In the report Rotondo recommends, “The initiation of legal actions as these events warrant against all people named in the above paragraphs and others involved.” He goes on to urge the implementation of “a strategic legal and public media communications campaign to prove the involvement of the groups responsible for these actions, especially the involvement of the Catholic Church so that the authorities are forced to take legal action against them.”

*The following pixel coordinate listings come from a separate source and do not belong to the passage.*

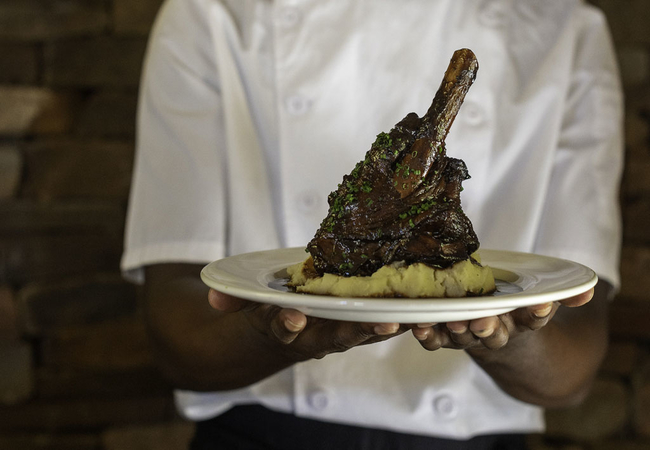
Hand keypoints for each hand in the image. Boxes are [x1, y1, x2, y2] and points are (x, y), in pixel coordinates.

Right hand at [208, 289, 404, 360]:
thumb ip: (231, 300)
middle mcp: (314, 337)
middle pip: (337, 337)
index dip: (286, 327)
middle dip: (359, 329)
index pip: (282, 331)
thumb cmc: (264, 314)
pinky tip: (422, 307)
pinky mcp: (357, 323)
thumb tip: (213, 299)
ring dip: (388, 325)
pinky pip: (379, 321)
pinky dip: (400, 317)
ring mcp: (338, 332)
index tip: (291, 318)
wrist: (278, 333)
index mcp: (285, 332)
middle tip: (382, 322)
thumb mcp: (243, 307)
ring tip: (411, 316)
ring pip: (364, 331)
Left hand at [411, 287, 594, 350]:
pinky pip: (435, 339)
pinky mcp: (445, 335)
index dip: (537, 313)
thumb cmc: (515, 311)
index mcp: (520, 324)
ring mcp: (468, 337)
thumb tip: (589, 290)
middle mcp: (495, 335)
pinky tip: (419, 325)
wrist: (495, 338)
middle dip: (488, 328)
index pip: (533, 319)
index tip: (542, 305)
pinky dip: (427, 334)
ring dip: (456, 330)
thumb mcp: (540, 301)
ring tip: (451, 320)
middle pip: (493, 335)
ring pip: (462, 337)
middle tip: (484, 320)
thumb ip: (562, 295)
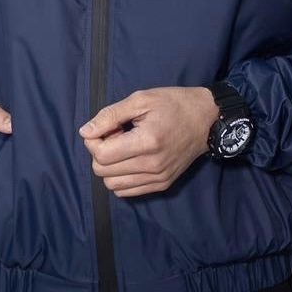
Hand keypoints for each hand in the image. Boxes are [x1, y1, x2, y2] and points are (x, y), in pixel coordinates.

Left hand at [79, 87, 217, 197]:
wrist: (207, 119)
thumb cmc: (174, 104)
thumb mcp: (141, 99)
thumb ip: (110, 115)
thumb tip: (85, 132)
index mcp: (147, 142)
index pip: (102, 155)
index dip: (93, 140)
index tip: (105, 127)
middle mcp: (152, 166)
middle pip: (103, 171)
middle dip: (100, 152)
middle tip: (115, 135)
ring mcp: (158, 178)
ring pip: (112, 185)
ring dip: (110, 166)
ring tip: (124, 148)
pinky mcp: (163, 184)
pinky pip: (127, 192)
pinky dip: (121, 177)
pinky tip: (131, 159)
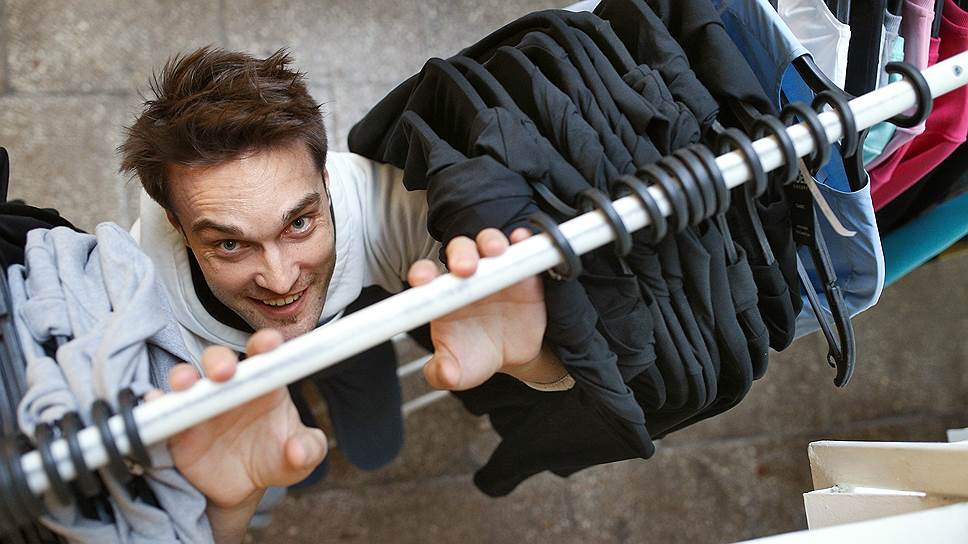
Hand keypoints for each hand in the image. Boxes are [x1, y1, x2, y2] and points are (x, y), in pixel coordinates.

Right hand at [148, 330, 326, 524]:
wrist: (245, 489)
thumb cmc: (276, 459)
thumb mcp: (301, 457)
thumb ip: (309, 450)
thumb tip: (298, 450)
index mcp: (263, 383)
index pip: (263, 354)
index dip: (265, 343)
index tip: (270, 343)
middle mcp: (229, 387)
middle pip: (219, 360)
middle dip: (220, 360)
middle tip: (226, 372)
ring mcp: (201, 404)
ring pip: (185, 379)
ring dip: (183, 377)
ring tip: (186, 384)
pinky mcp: (177, 428)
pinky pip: (162, 411)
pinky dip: (156, 405)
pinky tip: (155, 403)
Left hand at [407, 227, 558, 389]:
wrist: (514, 357)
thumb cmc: (477, 357)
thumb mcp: (460, 371)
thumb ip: (443, 373)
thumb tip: (441, 373)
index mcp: (444, 296)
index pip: (426, 275)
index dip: (422, 274)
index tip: (422, 280)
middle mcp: (468, 276)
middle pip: (459, 251)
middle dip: (460, 254)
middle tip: (465, 269)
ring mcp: (495, 269)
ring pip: (488, 243)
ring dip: (490, 242)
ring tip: (495, 251)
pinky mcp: (523, 270)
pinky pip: (522, 248)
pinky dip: (523, 240)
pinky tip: (522, 239)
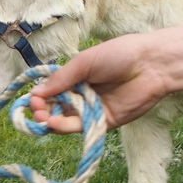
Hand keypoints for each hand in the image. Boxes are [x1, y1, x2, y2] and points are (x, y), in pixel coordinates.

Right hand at [29, 33, 172, 131]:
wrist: (150, 64)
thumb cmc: (119, 55)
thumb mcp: (84, 62)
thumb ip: (62, 78)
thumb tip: (36, 93)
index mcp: (77, 78)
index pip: (52, 92)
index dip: (40, 98)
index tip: (32, 100)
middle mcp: (83, 95)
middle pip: (56, 109)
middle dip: (43, 111)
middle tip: (38, 110)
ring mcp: (93, 110)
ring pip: (66, 121)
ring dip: (51, 121)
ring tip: (44, 117)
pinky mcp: (104, 123)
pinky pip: (82, 128)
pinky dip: (65, 127)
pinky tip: (54, 122)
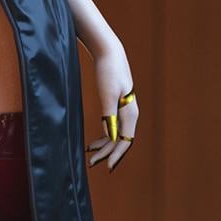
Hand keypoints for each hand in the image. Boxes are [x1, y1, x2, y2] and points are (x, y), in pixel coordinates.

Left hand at [85, 41, 138, 173]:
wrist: (109, 53)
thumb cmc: (108, 71)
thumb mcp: (107, 94)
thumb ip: (109, 115)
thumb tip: (111, 136)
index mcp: (130, 113)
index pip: (125, 141)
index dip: (116, 155)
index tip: (107, 167)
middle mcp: (130, 114)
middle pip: (121, 141)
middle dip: (107, 153)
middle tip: (91, 163)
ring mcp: (125, 110)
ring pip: (117, 136)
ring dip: (104, 147)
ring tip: (89, 154)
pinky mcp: (118, 106)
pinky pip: (113, 127)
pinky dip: (104, 136)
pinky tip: (93, 142)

Since Rotondo wrote the report in mid 2012, there have been more than 60 legal processes initiated against community members in connection with their opposition to Tahoe’s Escobal silver mine. The majority of the charges have been dismissed due to a lack of evidence and the remaining accusations, while still outstanding, have failed to move past the investigation stage. The impacts of criminalization on communities, families and individuals, however, have left their mark. In late September 2013, victims of criminalization and violence stemming from the presence of the mine gathered to share their experiences and seek out resources to confront ongoing persecution.
Many of those gathered shared personal stories of violence suffered at the hands of national police and private security guards during violent evictions of peaceful protests against the mine. Immediately following these evictions, they indicated that the trauma continued. Many community members were transferred to a Guatemala City prison where they suffered intimidation and fear, in addition to hunger and physical injury. In the case of those arrested in September 2012, their hearing was canceled three times before the process was officially closed, aggravating the considerable psychological trauma already suffered by the accused.
“During the eviction and in prison, I suffered beatings, insults and humiliation, but I am here with my head held high. I am not facing this with fear, but with courage. I am committed to this struggle and it doesn’t end here. It is just beginning.” – Community leader from Jalapa arrested in September, who shared her traumatizing experience in one of Guatemala City’s maximum security prisons.
During the gathering, community members expressed the joys and sorrows of their struggle in defense of territory and the right to self-determination. Leaders from Nueva Santa Rosa, Santa Rosa de Lima and Mataquescuintla shared a sense of accomplishment felt after successfully organizing community referenda in all three municipalities, in which the populations resoundingly rejected mining in their territories. As a result, even while criminal prosecution for their opposition to Tahoe’s project is an ongoing threat, community leaders remain committed to their struggle against the mine.
“I am leaving here feeling better than when I came. I know that I am not alone.” – Community leader and victim of violence from San Rafael Las Flores, Santa Rosa reflects on the outcome of the September gathering.
NISGUA has accompanied communities in opposition to the Tahoe Resources Escobal mine since 2011.